::: Text to read
In terms of cost spent versus value returned to the public, NASA is the most efficient government agency. The technology developed for the manned space program has led to advanced health-care devices (such as CAT scanners, or Doppler ultrasound stethoscopes), which have saved many lives. The drive to miniaturize electronic components for the space program has given way to the computer revolution, and the technology that has come from the manned space program has helped the United States become the world leader in high technology. And yet the total yearly budget for NASA works out to be only pennies per citizen per day--less than what is spent on alcohol and cigarettes.
::::::
::: Dataset extract
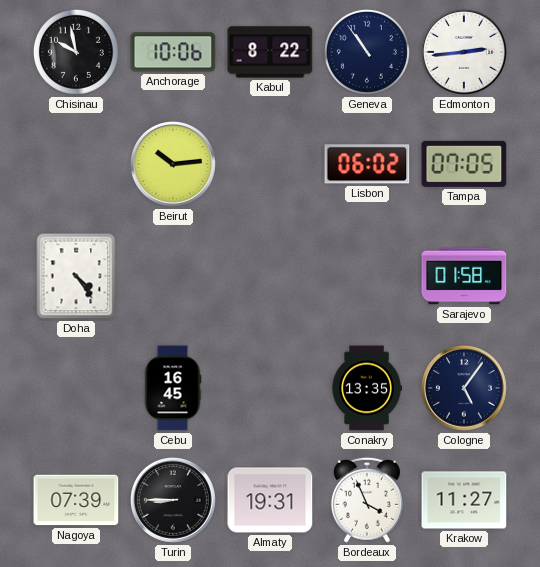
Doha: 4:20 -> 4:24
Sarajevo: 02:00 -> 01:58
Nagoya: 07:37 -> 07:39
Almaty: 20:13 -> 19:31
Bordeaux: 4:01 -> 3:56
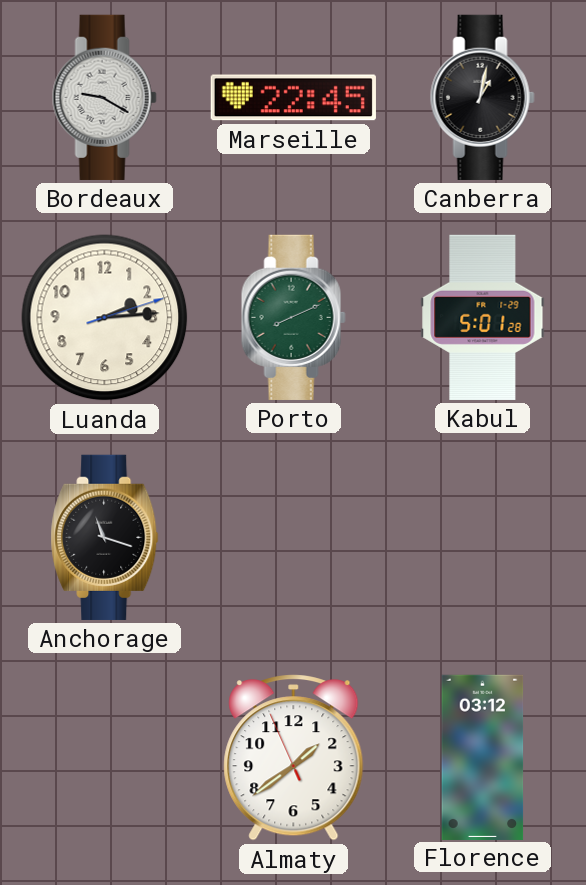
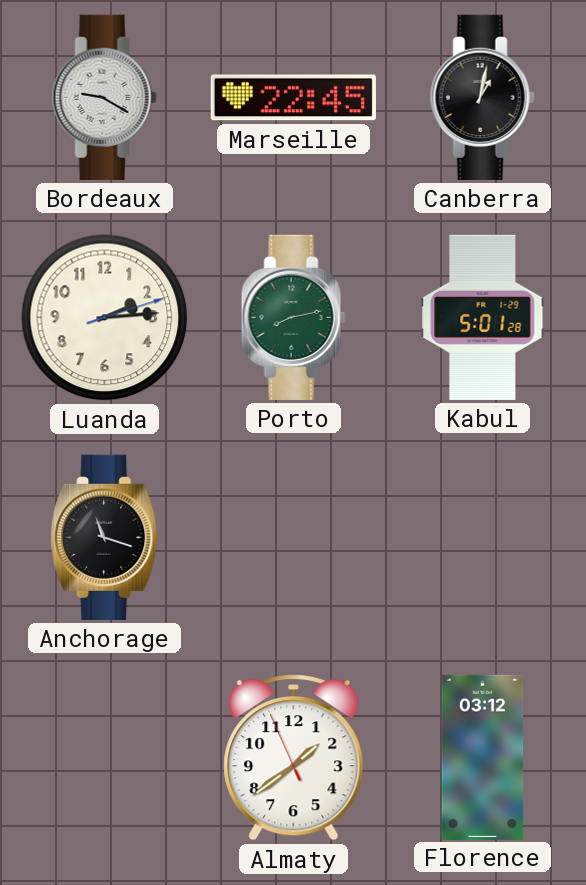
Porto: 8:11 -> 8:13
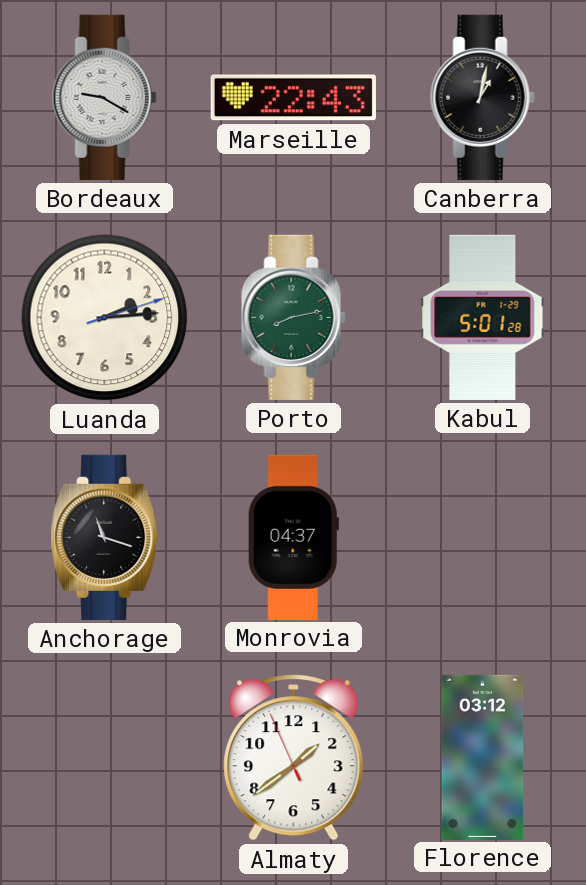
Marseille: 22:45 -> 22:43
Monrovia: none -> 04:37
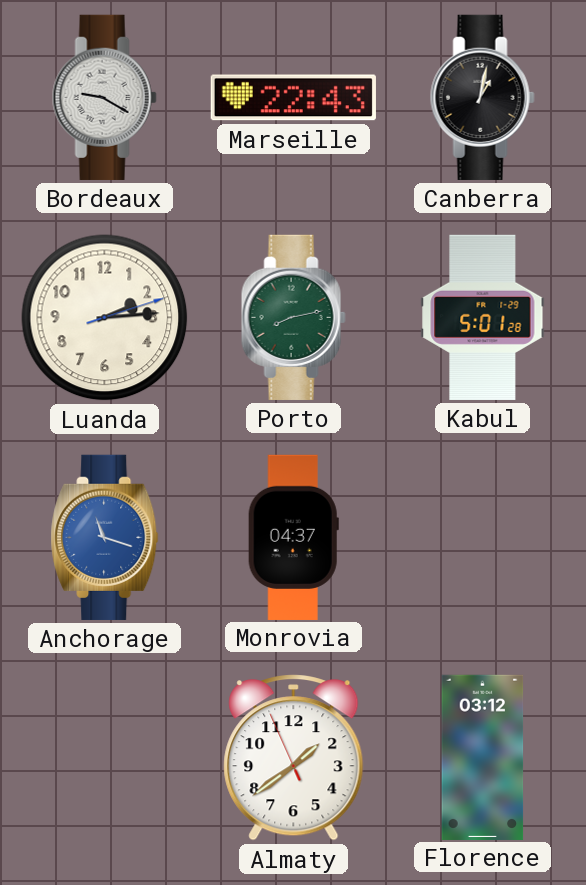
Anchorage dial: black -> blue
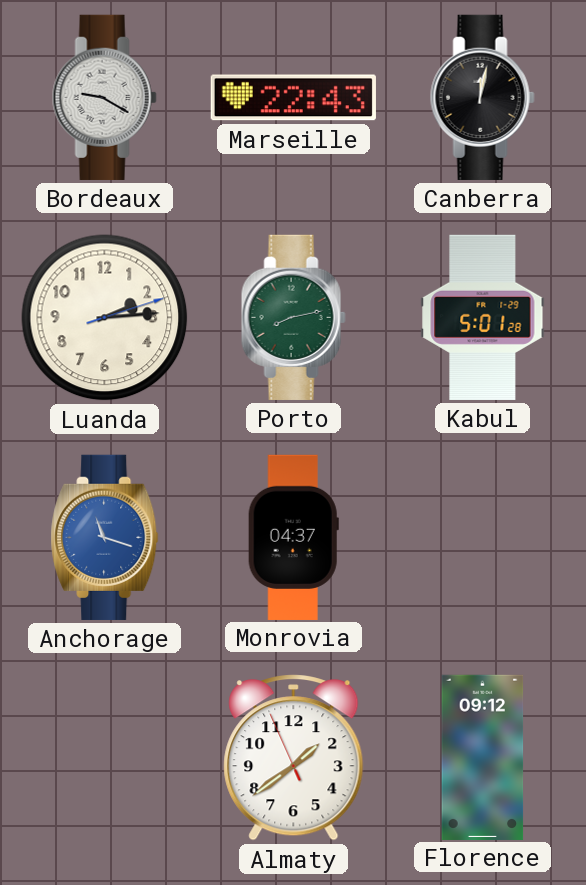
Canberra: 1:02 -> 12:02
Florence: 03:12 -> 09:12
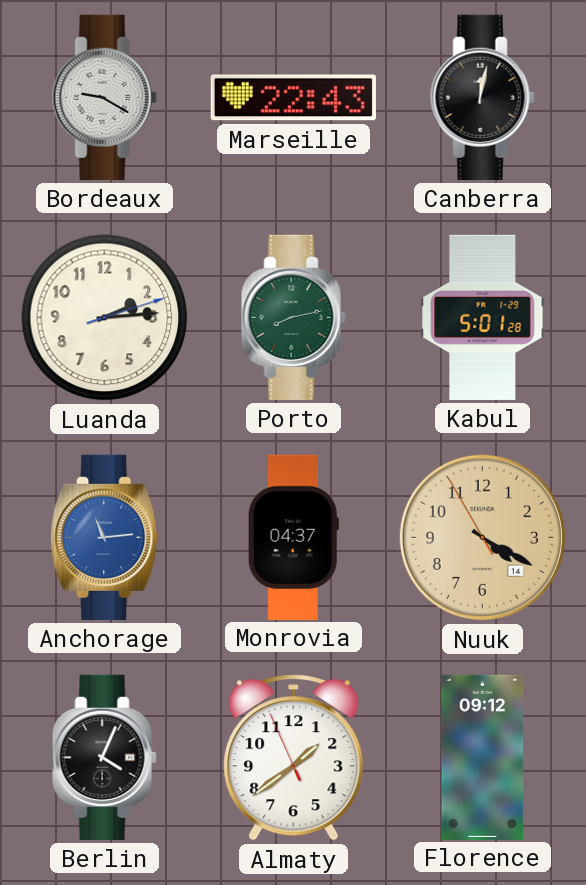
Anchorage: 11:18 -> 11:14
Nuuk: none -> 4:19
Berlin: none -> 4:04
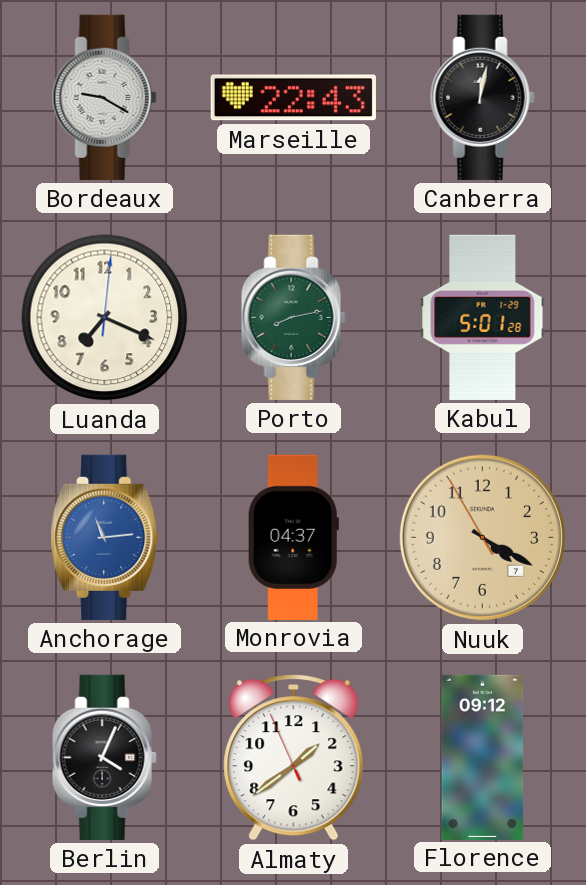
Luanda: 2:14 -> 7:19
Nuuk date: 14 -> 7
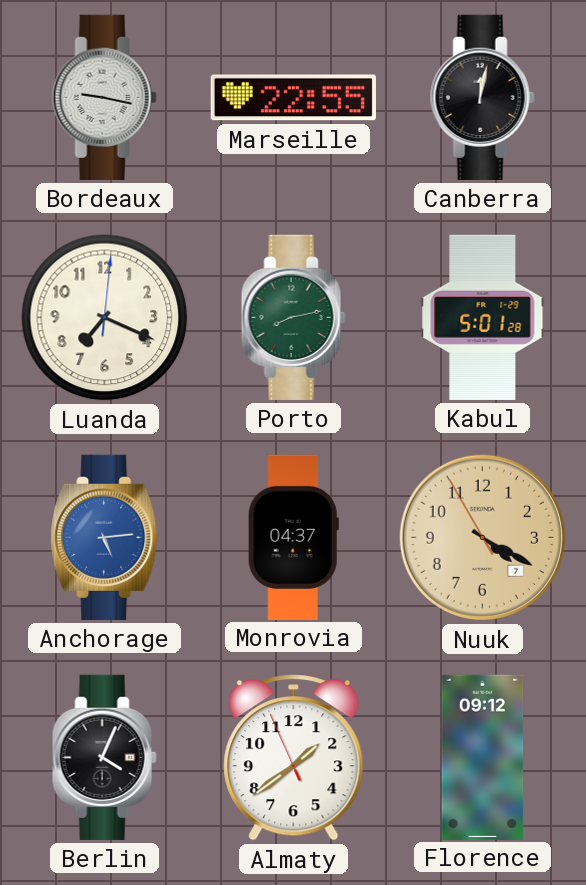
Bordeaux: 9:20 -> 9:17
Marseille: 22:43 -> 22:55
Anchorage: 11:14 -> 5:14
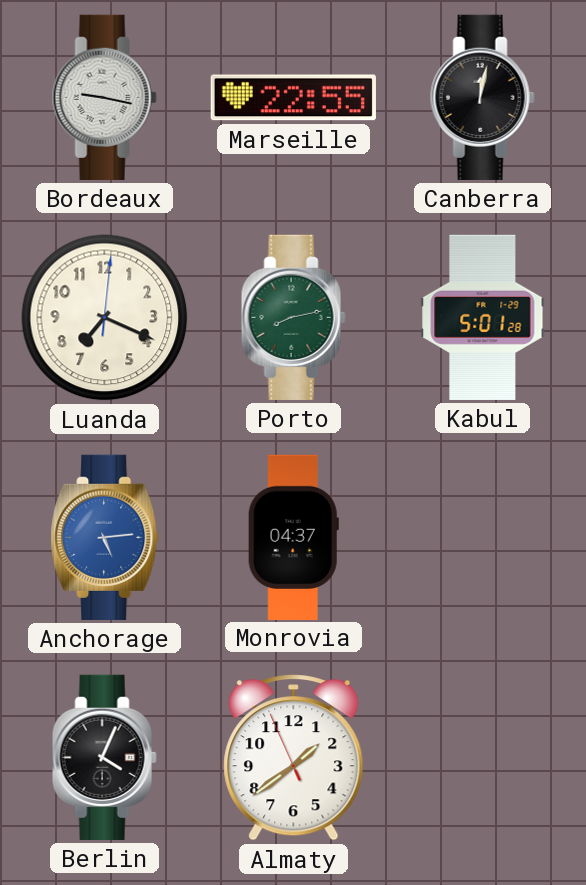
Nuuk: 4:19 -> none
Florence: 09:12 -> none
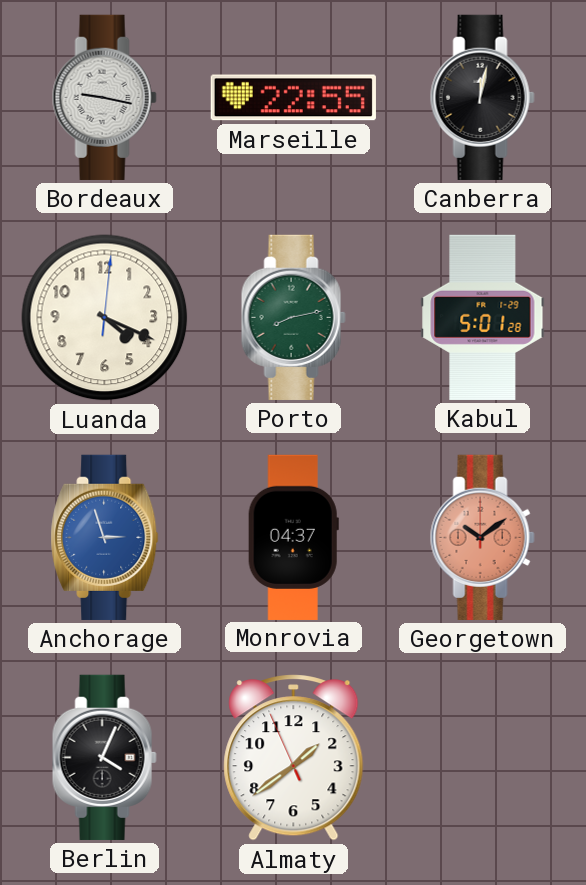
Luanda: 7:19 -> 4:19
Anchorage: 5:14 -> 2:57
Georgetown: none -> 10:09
::::::
:: Work to complete ::
According to the NASA passage, what does the agency's total yearly budget work out to for each citizen?

:: Solution below ::
Only pennies per citizen per day, which is less than what is spent on alcohol and cigarettes.